As it turns out, the same restrictions that ensure memory safety in Rust also ensure that Rust programs are free of data races. You can share data freely between threads, as long as it isn’t changing. Data that does change can only be accessed using synchronization primitives. All the traditional concurrency tools are available: mutexes, condition variables, channels, atomics, and so on. Rust simply checks that you’re using them properly.
This makes Rust an excellent language for exploiting the abilities of modern multi-core machines. The Rust ecosystem offers libraries that go beyond the usual concurrency primitives and help you distribute complex loads evenly across pools of processors, use lock-free synchronization mechanisms like Read-Copy-Update, and more.
This, finally, is our first opening quote. Rust shares the ambitions Bjarne Stroustrup articulates for C++ in his paper “Abstraction and the C++ Machine Model”:
In general, C++ implementations obey the zero-overhead principle: What you don’t use, you don’t pay for. And further: What you do use, you couldn’t hand code any better.
Systems programming is often concerned with pushing the machine to its limits. For video games, the entire machine should be devoted to creating the best experience for the player. For web browsers, the efficiency of the browser sets the ceiling on what content authors can do. Within the machine’s inherent limitations, as much memory and processor attention as possible must be left to the content itself. The same principle applies to operating systems: the kernel should make the machine’s resources available to user programs, not consume them itself.
But when we say Rust is “fast,” what does that really mean? One can write slow code in any general-purpose language. It would be more precise to say that, if you are ready to make the investment to design your program to make the best use of the underlying machine’s capabilities, Rust supports you in that effort. The language is designed with efficient defaults and gives you the ability to control how memory gets used and how the processor’s attention is spent.
We hid a fourth quote in the title of this chapter: “Systems programmers can have nice things.” This refers to Rust’s support for code sharing and reuse.
Rust’s package manager and build tool, Cargo, makes it easy to use libraries published by others on Rust’s public package repository, the crates.io website. You simply add the library’s name and required version number to a file, and Cargo takes care of downloading the library, together with whatever other libraries it uses in turn, and linking the whole lot together. You can think of Cargo as Rust’s answer to NPM or RubyGems, with an emphasis on sound version management and reproducible builds. There are popular Rust libraries providing everything from off-the-shelf serialization to HTTP clients and servers and modern graphics APIs.

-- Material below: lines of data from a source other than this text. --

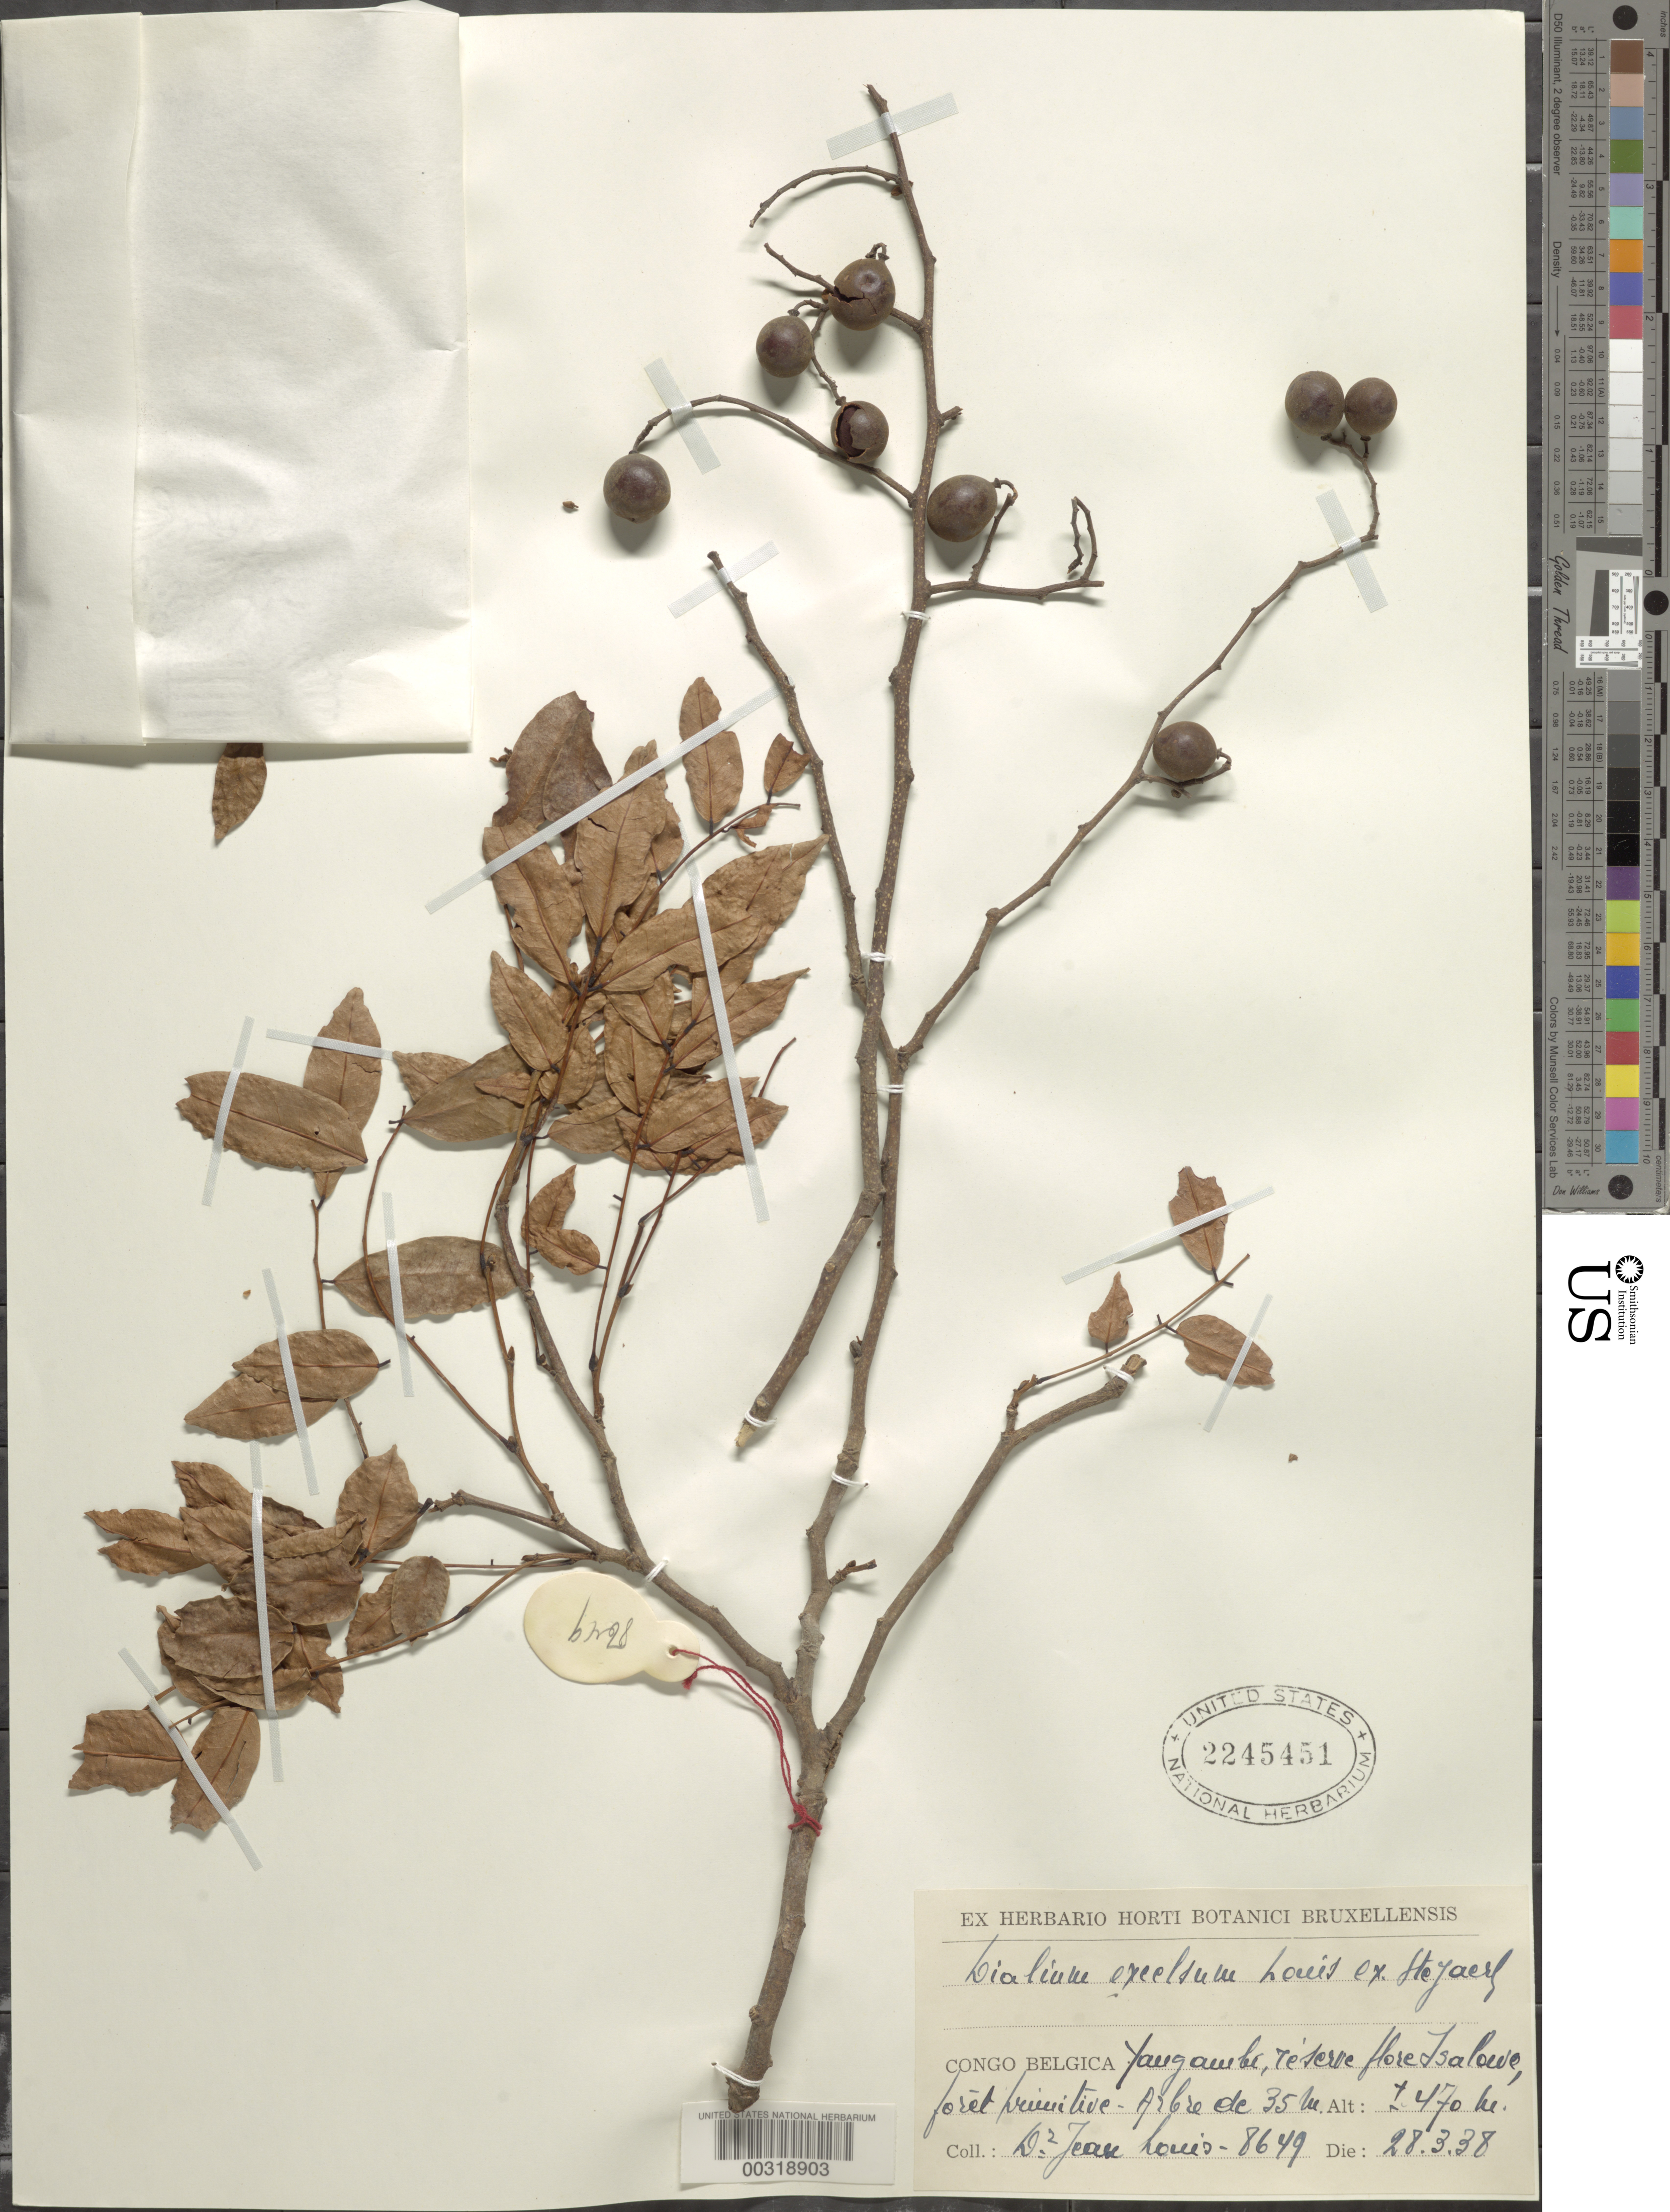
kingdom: Plantae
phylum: Tracheophyta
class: Magnoliopsida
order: Fabales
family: Fabaceae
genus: Dialium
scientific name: Dialium excelsum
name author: Louis ex Steyaert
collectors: J. Louis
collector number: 8649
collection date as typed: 28 Mar 1938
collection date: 1938-03-28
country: Congo, Democratic Republic of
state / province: Tshopo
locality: Yangambi, tsalowe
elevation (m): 470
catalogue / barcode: US 2245451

Going further, the language itself is also designed to support collaboration: Rust’s traits and generics let you create libraries with flexible interfaces so that they can serve in many different contexts. And Rust’s standard library provides a core set of fundamental types that establish shared conventions for common cases, making different libraries easier to use together.
The next chapter aims to make concrete the broad claims we’ve made in this chapter, with a tour of several small Rust programs that show off the language’s strengths.